Microsoft warns to revoke Bing access for AI chatbot data collection
Microsoft Corp. has threatened to cease providing competing search engines with access to its "internet-search data" if they continue to use it for making AI products.
According to people familiar with the dispute, if such entities do not stop using Microsoft as the foundation for their own artificial intelligence chat products, Microsoft will cut access, Bloomberg reported on Saturday.
The search index is an online map that a particular search engine can easily access while looking for outcomes that are pertinent to a particular query.
The Bing search index data from the Redmond behemoth is licensed to other web-search engines like Yahoo and DuckDuckGo.
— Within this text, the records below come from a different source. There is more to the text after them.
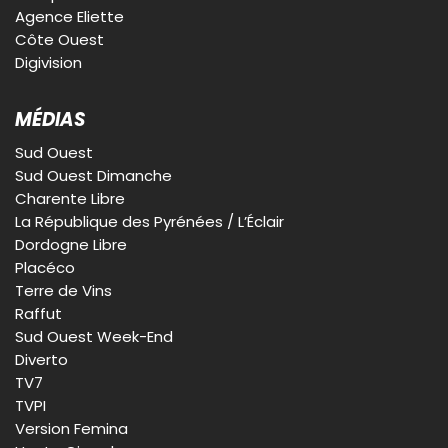
Agence Eliette
Côte Ouest
Digivision
MÉDIAS
Sud Ouest
Sud Ouest Dimanche
Charente Libre
La République des Pyrénées / L’Éclair
Dordogne Libre
Placéco
Terre de Vins
Raffut
Sud Ouest Week-End
Diverto
TV7
TVPI
Version Femina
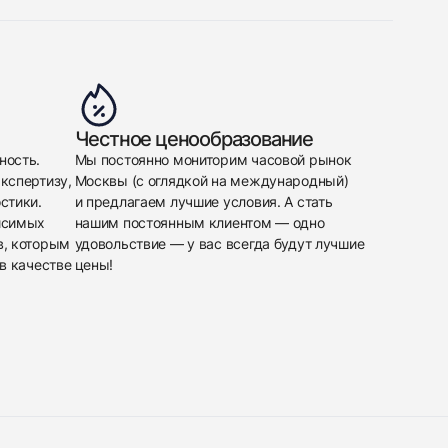
Честное ценообразование
ность.
Мы постоянно мониторим часовой рынок
кспертизу,
Москвы (с оглядкой на международный)
стики.
и предлагаем лучшие условия. А стать
исимых
нашим постоянным клиентом — одно
в, которым
удовольствие — у вас всегда будут лучшие
в качестве
цены!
With Microsoft's February integration of OpenAI's AI-powered chat engine into Bing, rivals swiftly started implementing the popular technology into their own products.
DuckDuckGo introduced DuckAssist, a function that employs artificial intelligence to condense the results of a search query.
Two more recent search engines, You.com and Neeva Inc., both of which debuted in 2021, have also introduced AI-powered search services, YouChat and NeevaAI, respectively.
You.com and Neeva's standard search engines employ Bing since indexing the entire web would be prohibitively expensive.
A search chatbot's data collection is similarly expensive and time-consuming.
Two clients have already warned
Microsoft has informed at least two clients that were utilizing its Bing search index to feed their AI conversation tools is against their contract, according to the people who spoke to Bloomberg on the basis of anonymity.
The Redmond, Washington-based technology corporation threatened to revoke the permits allowing users to use its search index, according to the sources.
Microsoft issued a statement saying, "We've been in touch with partners who are out of compliance as we continue to consistently enforce our terms across the board."
"We'll continue to work with them directly and provide any information needed to find a path forward."
Smaller search engines would struggle to find an alternative if their access to Microsoft's index was terminated.
The only two firms that index the entire web are Microsoft and Google, and since Google has restrictions on how its index may be used, Bing largely replaced Google in other search engines.
Meanwhile, Elon Musk, the CEO of Tesla and Twitter, may have recently increased his criticism of Microsoft for having a monopoly on the OpenAI ChatGPT technology that is fueling its rise against Google.
In recent remarks, the tech tycoon strongly criticized Microsoft's efforts to use OpenAI, which was intended to be a non-profit, for commercial gain.